**Input for this task**
───
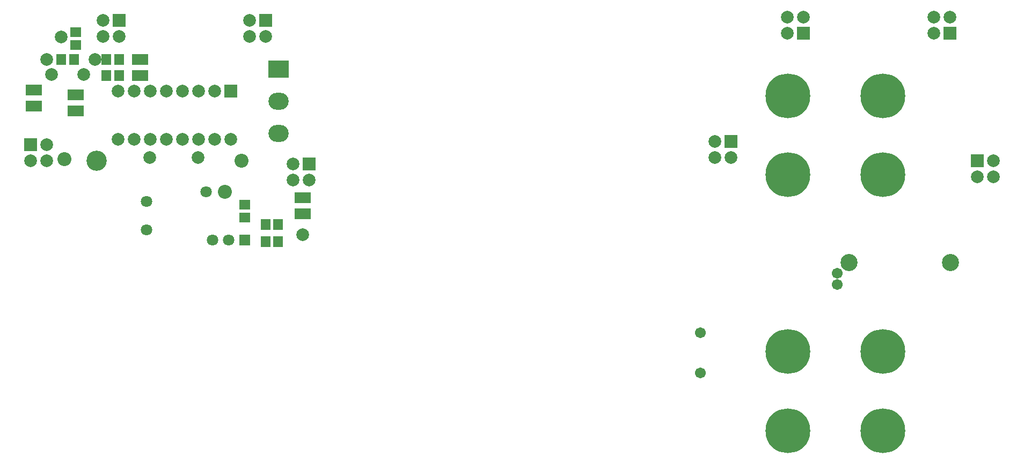
<source format=gts>
%FSLAX25Y25*%
%MOIN*%
G70*
G01*
G75*
G04 Layer_Color=8388736*
%ADD10C,0.03000*%
%ADD11C,0.05000*%
%ADD12R,0.09055X0.05906*%
%ADD13R,0.05906X0.05512*%
%ADD14R,0.05512X0.05906*%
%ADD15R,0.18000X0.19000*%
%ADD16R,0.18000X0.18000*%
%ADD17C,0.09843*%
%ADD18C,0.05906*%
%ADD19C,0.07087*%
%ADD20R,0.07087X0.07087*%
%ADD21C,0.07874*%
%ADD22C,0.06299*%
%ADD23R,0.06299X0.06299*%
%ADD24C,0.06299*%
%ADD25C,0.27000*%
%ADD26O,0.11811X0.09843*%
%ADD27R,0.11811X0.09843*%
%ADD28R,0.07087X0.07087*%
%ADD29C,0.11811*%
%ADD30R,0.05906X0.09055*%
%ADD31O,0.02756X0.09843*%
%ADD32R,0.04803X0.04921*%
%ADD33C,0.06000*%
%ADD34R,0.23000X0.29000*%
%ADD35R,0.50800X0.48500*%
%ADD36R,0.25000X0.07000*%
%ADD37R,0.71440X1.29200*%
%ADD38R,0.94240X1.26700*%
%ADD39R,0.80583X2.30800*%
%ADD40R,0.73443X0.74200*%
%ADD41R,0.26000X0.12800*%
%ADD42R,0.18000X2.24000*%
%ADD43C,0.00787*%
%ADD44C,0.02362*%
%ADD45C,0.00984*%
%ADD46C,0.01000*%
%ADD47C,0.00800*%
%ADD48C,0.00591*%
%ADD49R,1.90000X1.86000*%
%ADD50R,0.15800X0.01900*%
%ADD51R,0.09855X0.06706*%
%ADD52R,0.06706X0.06312*%
%ADD53R,0.06312X0.06706*%
%ADD54C,0.10642*%
%ADD55C,0.06706*%
%ADD56C,0.07887*%
%ADD57R,0.07887X0.07887*%
%ADD58C,0.08674*%
%ADD59C,0.07099*%
%ADD60R,0.07099X0.07099*%
%ADD61C,0.07099*%
%ADD62C,0.27800*%
%ADD63O,0.12611X0.10642*%
%ADD64R,0.12611X0.10642*%
%ADD65R,0.07887X0.07887*%
%ADD66C,0.12611*%
D51*
X2778000Y820066D02*
D03*
Y829934D02*
D03*
X2637000Y894000D02*
D03*
Y884132D02*
D03*
X2611000Y887066D02*
D03*
Y896934D02*
D03*
X2677000Y906066D02*
D03*
Y915934D02*
D03*
D52*
X2741800Y817700D02*
D03*
Y825574D02*
D03*
X2637000Y925126D02*
D03*
Y933000D02*
D03*
D53*
X2754863Y802700D02*
D03*
X2762737D02*
D03*
X2754863Y813200D02*
D03*
X2762737D02*
D03*
X2628000Y916000D02*
D03*
X2635874D02*
D03*
X2656063Y906000D02*
D03*
X2663937D02*
D03*
X2656063Y916000D02*
D03*
X2663937D02*
D03*
D54*
X3180392Y789700D02*
D03*
X3117400Y789700D02*
D03*
D55*
X3025000Y746000D02*
D03*
X3110000Y783000D02*
D03*
X3025000Y721000D02*
D03*
X3110000Y776000D02*
D03*
D56*
X2778000Y807000D02*
D03*
X2772000Y841000D02*
D03*
X2782000D02*
D03*
X2772000Y851000D02*
D03*
X3207000Y843000D02*
D03*
X3197000D02*
D03*
X3207000Y853000D02*
D03*
X2621900Y906700D02*
D03*
X2641900D02*
D03*
X2663300Y866200D02*
D03*
X2673300D02*
D03*
X2683300D02*
D03*
X2693300D02*
D03*
X2703300D02*
D03*
X2713300D02*
D03*
X2723300D02*
D03*
X2733300D02*
D03*
X2663300Y896200D02*
D03*
X2673300D02*
D03*
X2683300D02*
D03*
X2693300D02*
D03*
X2703300D02*
D03*
X2713300D02*
D03*
X2723300D02*
D03*
X3079000Y942332D02*
D03*
X3089000D02*
D03*
X3079000Y932332D02*
D03*
X3034000Y855000D02*
D03*
Y865000D02*
D03*
X3044000Y855000D02*
D03*
X3170000Y942332D02*
D03*
X3180000D02*
D03*
X3170000Y932332D02*
D03*
X2619000Y853000D02*
D03*
Y863000D02*
D03*
X2609000Y853000D02*
D03*
X2654000Y930332D02*
D03*
X2664000D02*
D03*
X2654000Y940332D02*
D03*
X2745000Y930332D02*
D03*
X2755000D02*
D03*
X2745000Y940332D02*
D03*
X2713000Y855000D02*
D03*
X2683000D02*
D03*
X2649000Y916000D02*
D03*
X2619000D02*
D03*
X2628000Y930000D02*
D03*
D57*
X2782000Y851000D02*
D03*
X3197000Y853000D02*
D03*
X2733300Y896200D02*
D03*
X3089000Y932332D02*
D03*
X3180000D02*
D03*
X2664000Y940332D02*
D03*
X2755000D02*
D03*
D58*
X2729611Y833700D02*
D03*
X2630000Y854000D02*
D03*
X2740000Y853000D02*
D03*
D59*
X2717800Y833700D02*
D03*
X2681000Y810000D02*
D03*
Y827717D02*
D03*
D60*
X2741800Y803700D02*
D03*
D61*
X2731800D02*
D03*
X2721800D02*
D03*
D62*
X3079130Y734300D02*
D03*
X3138151D02*
D03*
Y685100D02*
D03*
X3079130D02*
D03*
X3138173Y844200D02*
D03*
X3079151D02*
D03*
Y893400D02*
D03*
X3138173D02*
D03*
D63*
X2763000Y890000D02*
D03*
Y870000D02*
D03*
D64*
Y910000D02*
D03*
D65*
X3044000Y865000D02*
D03*
X2609000Y863000D02*
D03*
D66*
X2650000Y853000D02*
D03*
M02*

</source>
───
**Written task**
Return the listing verbatim; pictures are not part of the copy.

**Answer box**
<source format=gts>
%FSLAX25Y25*%
%MOIN*%
G70*
G01*
G75*
G04 Layer_Color=8388736*
%ADD10C,0.03000*%
%ADD11C,0.05000*%
%ADD12R,0.09055X0.05906*%
%ADD13R,0.05906X0.05512*%
%ADD14R,0.05512X0.05906*%
%ADD15R,0.18000X0.19000*%
%ADD16R,0.18000X0.18000*%
%ADD17C,0.09843*%
%ADD18C,0.05906*%
%ADD19C,0.07087*%
%ADD20R,0.07087X0.07087*%
%ADD21C,0.07874*%
%ADD22C,0.06299*%
%ADD23R,0.06299X0.06299*%
%ADD24C,0.06299*%
%ADD25C,0.27000*%
%ADD26O,0.11811X0.09843*%
%ADD27R,0.11811X0.09843*%
%ADD28R,0.07087X0.07087*%
%ADD29C,0.11811*%
%ADD30R,0.05906X0.09055*%
%ADD31O,0.02756X0.09843*%
%ADD32R,0.04803X0.04921*%
%ADD33C,0.06000*%
%ADD34R,0.23000X0.29000*%
%ADD35R,0.50800X0.48500*%
%ADD36R,0.25000X0.07000*%
%ADD37R,0.71440X1.29200*%
%ADD38R,0.94240X1.26700*%
%ADD39R,0.80583X2.30800*%
%ADD40R,0.73443X0.74200*%
%ADD41R,0.26000X0.12800*%
%ADD42R,0.18000X2.24000*%
%ADD43C,0.00787*%
%ADD44C,0.02362*%
%ADD45C,0.00984*%
%ADD46C,0.01000*%
%ADD47C,0.00800*%
%ADD48C,0.00591*%
%ADD49R,1.90000X1.86000*%
%ADD50R,0.15800X0.01900*%
%ADD51R,0.09855X0.06706*%
%ADD52R,0.06706X0.06312*%
%ADD53R,0.06312X0.06706*%
%ADD54C,0.10642*%
%ADD55C,0.06706*%
%ADD56C,0.07887*%
%ADD57R,0.07887X0.07887*%
%ADD58C,0.08674*%
%ADD59C,0.07099*%
%ADD60R,0.07099X0.07099*%
%ADD61C,0.07099*%
%ADD62C,0.27800*%
%ADD63O,0.12611X0.10642*%
%ADD64R,0.12611X0.10642*%
%ADD65R,0.07887X0.07887*%
%ADD66C,0.12611*%
D51*
X2778000Y820066D02*
D03*
Y829934D02*
D03*
X2637000Y894000D02*
D03*
Y884132D02*
D03*
X2611000Y887066D02*
D03*
Y896934D02*
D03*
X2677000Y906066D02*
D03*
Y915934D02*
D03*
D52*
X2741800Y817700D02*
D03*
Y825574D02*
D03*
X2637000Y925126D02*
D03*
Y933000D02*
D03*
D53*
X2754863Y802700D02*
D03*
X2762737D02*
D03*
X2754863Y813200D02*
D03*
X2762737D02*
D03*
X2628000Y916000D02*
D03*
X2635874D02*
D03*
X2656063Y906000D02*
D03*
X2663937D02*
D03*
X2656063Y916000D02*
D03*
X2663937D02*
D03*
D54*
X3180392Y789700D02*
D03*
X3117400Y789700D02*
D03*
D55*
X3025000Y746000D02*
D03*
X3110000Y783000D02*
D03*
X3025000Y721000D02*
D03*
X3110000Y776000D02*
D03*
D56*
X2778000Y807000D02*
D03*
X2772000Y841000D02*
D03*
X2782000D02*
D03*
X2772000Y851000D02*
D03*
X3207000Y843000D02*
D03*
X3197000D02*
D03*
X3207000Y853000D02*
D03*
X2621900Y906700D02*
D03*
X2641900D02*
D03*
X2663300Y866200D02*
D03*
X2673300D02*
D03*
X2683300D02*
D03*
X2693300D02*
D03*
X2703300D02*
D03*
X2713300D02*
D03*
X2723300D02*
D03*
X2733300D02*
D03*
X2663300Y896200D02*
D03*
X2673300D02*
D03*
X2683300D02*
D03*
X2693300D02*
D03*
X2703300D02*
D03*
X2713300D02*
D03*
X2723300D02*
D03*
X3079000Y942332D02*
D03*
X3089000D02*
D03*
X3079000Y932332D02*
D03*
X3034000Y855000D02*
D03*
Y865000D02*
D03*
X3044000Y855000D02*
D03*
X3170000Y942332D02*
D03*
X3180000D02*
D03*
X3170000Y932332D02*
D03*
X2619000Y853000D02*
D03*
Y863000D02*
D03*
X2609000Y853000D02*
D03*
X2654000Y930332D02*
D03*
X2664000D02*
D03*
X2654000Y940332D02*
D03*
X2745000Y930332D02*
D03*
X2755000D02*
D03*
X2745000Y940332D02*
D03*
X2713000Y855000D02*
D03*
X2683000D02*
D03*
X2649000Y916000D02*
D03*
X2619000D02*
D03*
X2628000Y930000D02*
D03*
D57*
X2782000Y851000D02*
D03*
X3197000Y853000D02*
D03*
X2733300Y896200D02*
D03*
X3089000Y932332D02*
D03*
X3180000D02*
D03*
X2664000Y940332D02*
D03*
X2755000D02*
D03*
D58*
X2729611Y833700D02*
D03*
X2630000Y854000D02*
D03*
X2740000Y853000D02*
D03*
D59*
X2717800Y833700D02*
D03*
X2681000Y810000D02*
D03*
Y827717D02*
D03*
D60*
X2741800Y803700D02*
D03*
D61*
X2731800D02*
D03*
X2721800D02*
D03*
D62*
X3079130Y734300D02*
D03*
X3138151D02*
D03*
Y685100D02*
D03*
X3079130D02*
D03*
X3138173Y844200D02*
D03*
X3079151D02*
D03*
Y893400D02*
D03*
X3138173D02*
D03*
D63*
X2763000Y890000D02*
D03*
Y870000D02*
D03*
D64*
Y910000D02*
D03*
D65*
X3044000Y865000D02*
D03*
X2609000Y863000D02*
D03*
D66*
X2650000Y853000D02*
D03*
M02*

</source>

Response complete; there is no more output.